Although many studies have used aberrant behaviours as a proxy for OUD,11 these measures are not standardised. Highly heterogeneous behaviours have been classified as aberrant, including use of cannabis.1012 This poor standardisation reduces the validity of aberrant behaviour measures as diagnostic criteria for OUD in patients with chronic pain. Use of cannabis is particularly problematic, given the increasing evidence that cannabis may have additive analgesic effects when combined with opioids.13
Many other factors hinder accurate and timely recognition of OUD among patients with pain, including a reluctance to diagnose overuse of prescription opioids because of stigma, suboptimal training, or fear of being at fault.
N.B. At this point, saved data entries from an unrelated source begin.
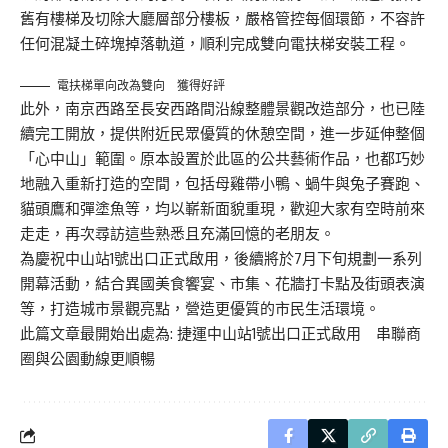
舊有樓梯及切除大廳層部分樓板，嚴格管控每個環節，不容許
任何混凝土碎塊掉落軌道，順利完成雙向電扶梯安裝工程。
電扶梯單向改為雙向 獲得好評
此外，南京西路至長安西路間沿線整體景觀改造部分，也已陸
續完工開放，提供附近民眾優質的休憩空間，進一步延伸整個
「心中山」範圍。原本設置於此區的公共藝術作品，也都巧妙
地融入重新打造的空間，包括母雞帶小鴨、蝸牛與兔子賽跑、
貓頭鷹和彈塗魚等，均以嶄新面貌重現，歡迎大家有空時前來
走走，再次尋訪這些熟悉且充滿回憶的老朋友。
為慶祝中山站1號出口正式啟用，後續將於7月下旬規劃一系列
開幕活動，結合異國美食饗宴、市集、花牆打卡點及街頭表演
等，打造城市景觀亮點，營造更優質的市民生活環境。
此篇文章最開始出處為:
捷運中山站1號出口正式啟用 串聯商
圈與公園動線更順暢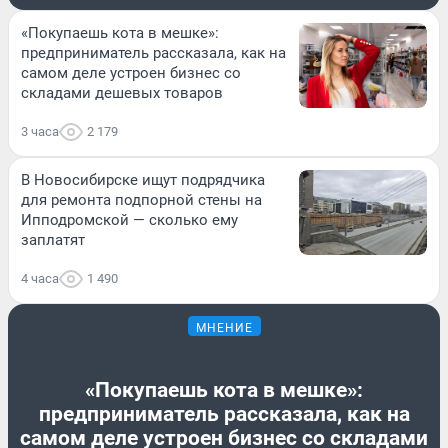
«Покупаешь кота в мешке»:
предприниматель рассказала, как на
самом деле устроен бизнес со
складами дешевых товаров
3 часа
2 179
В Новосибирске ищут подрядчика
для ремонта подпорной стены на
Ипподромской — сколько ему
заплатят
4 часа
1 490
МНЕНИЕ
«Покупаешь кота в мешке»:
предприниматель рассказала, как на
самом деле устроен бизнес со складами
It is also true that, although imperfect, DSM-5 criteria can be useful and some ambiguity will remain regardless of the diagnostic measure used.
Given the high prevalence of both pain and OUD, we must develop more robust, accurate, and reproducible metrics for identifying opioid addiction specifically in people with chronic pain. The DSM-5 has yet to be validated in this patient group, and the line between pathology and physiological dependence is not well enough defined to allow the confident application of DSM-5 criteria in this context. The definition of “aberrant, drug related behaviour” as an alternative option remains highly variable despite frequent use by both researchers and clinicians.
Future research should prioritise the development of a gold standard set of criteria for diagnosing OUD that maintains the credibility and standardisation of DSM-5 criteria and adds measures specific to patients taking opioids for chronic pain—possibly including properly standardised measures of aberrant, drug related behaviour. Given the strong evidence linking prescription opioids to the current opioid epidemic in North America and elsewhere, fully validated measures of opioid use disorder in pain care are urgently needed.
Competing interests: We have read and understood the BMJ policy on declaration of interests and declare the following: none.